Although popping your pimples may seem to be a very tempting thing to do, you should avoid this temptation, it’s for the greater good. You wouldn’t like a scenario whereby you inflame the pimples after doing the popping, or sustain post inflammatory hyperpigmentation (PIH) after your acne is gone or has healed.

Popping your pimples breeds higher chances of incurring leftover acne scars especially for people of skin of color (black skin), because they easily pigment on any slightest provocation.

Therefore treat your acne, and resist the urge of popping them.

If you have stubborn pimples, you can pair multiple acne-targeting ingredients to amplify the healing effect.

  • Azelaic acid and salicylic acid  go well together.
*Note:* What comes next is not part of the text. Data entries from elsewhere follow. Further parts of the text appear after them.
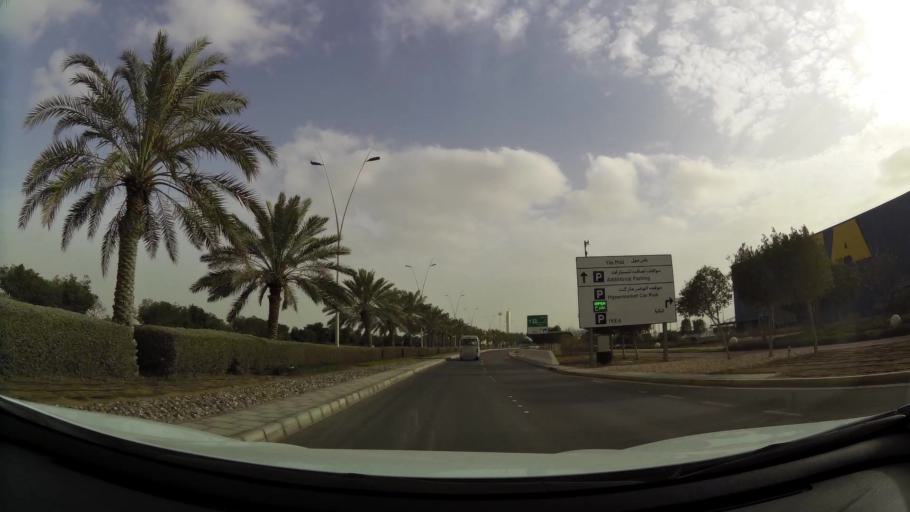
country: AE
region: Abu Dhabi
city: Abu Dhabi
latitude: 24.4903
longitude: 54.6149
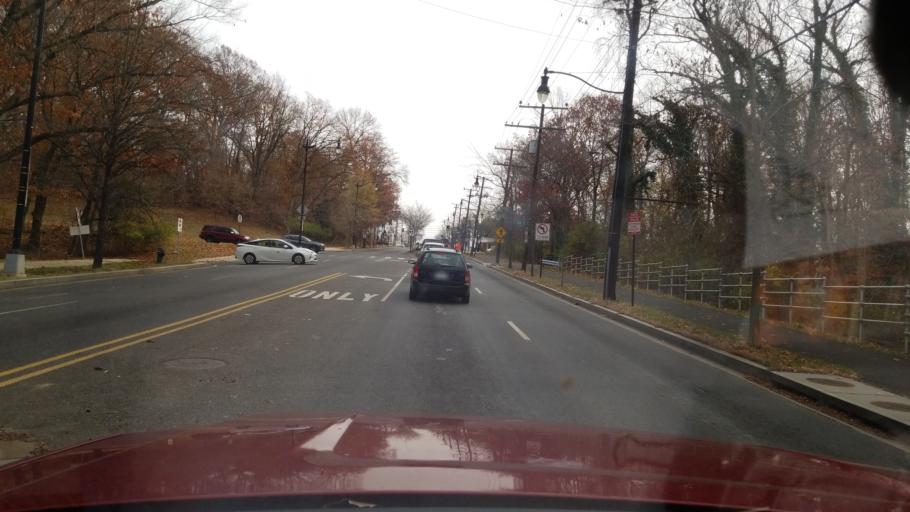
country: US
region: Maryland
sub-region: Prince George's County
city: Silver Hill
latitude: 38.8665
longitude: -76.9535
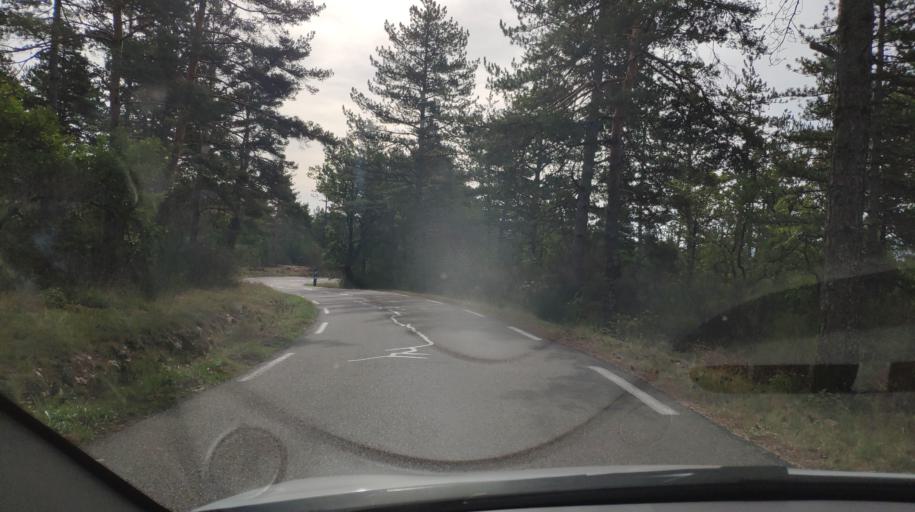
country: FR
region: Provence-Alpes-Cote d'Azur
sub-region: Departement du Vaucluse
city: Sault
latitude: 44.1192
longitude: 5.3812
It’s best to use both acids at separate times to limit the chances of incurring inflammatory-irritation (azelaic acid in the morning, salicylic acid at night) or use both together at a very low concentration if you have a resistant skin.

Possible Questions & Answers

Q: How is acne diagnosed.

A: You have to visit a dermatologist for proper examination. The dermatologist will have to examine your acne to know the severity, the type of acne and what treatment to be used in treating it.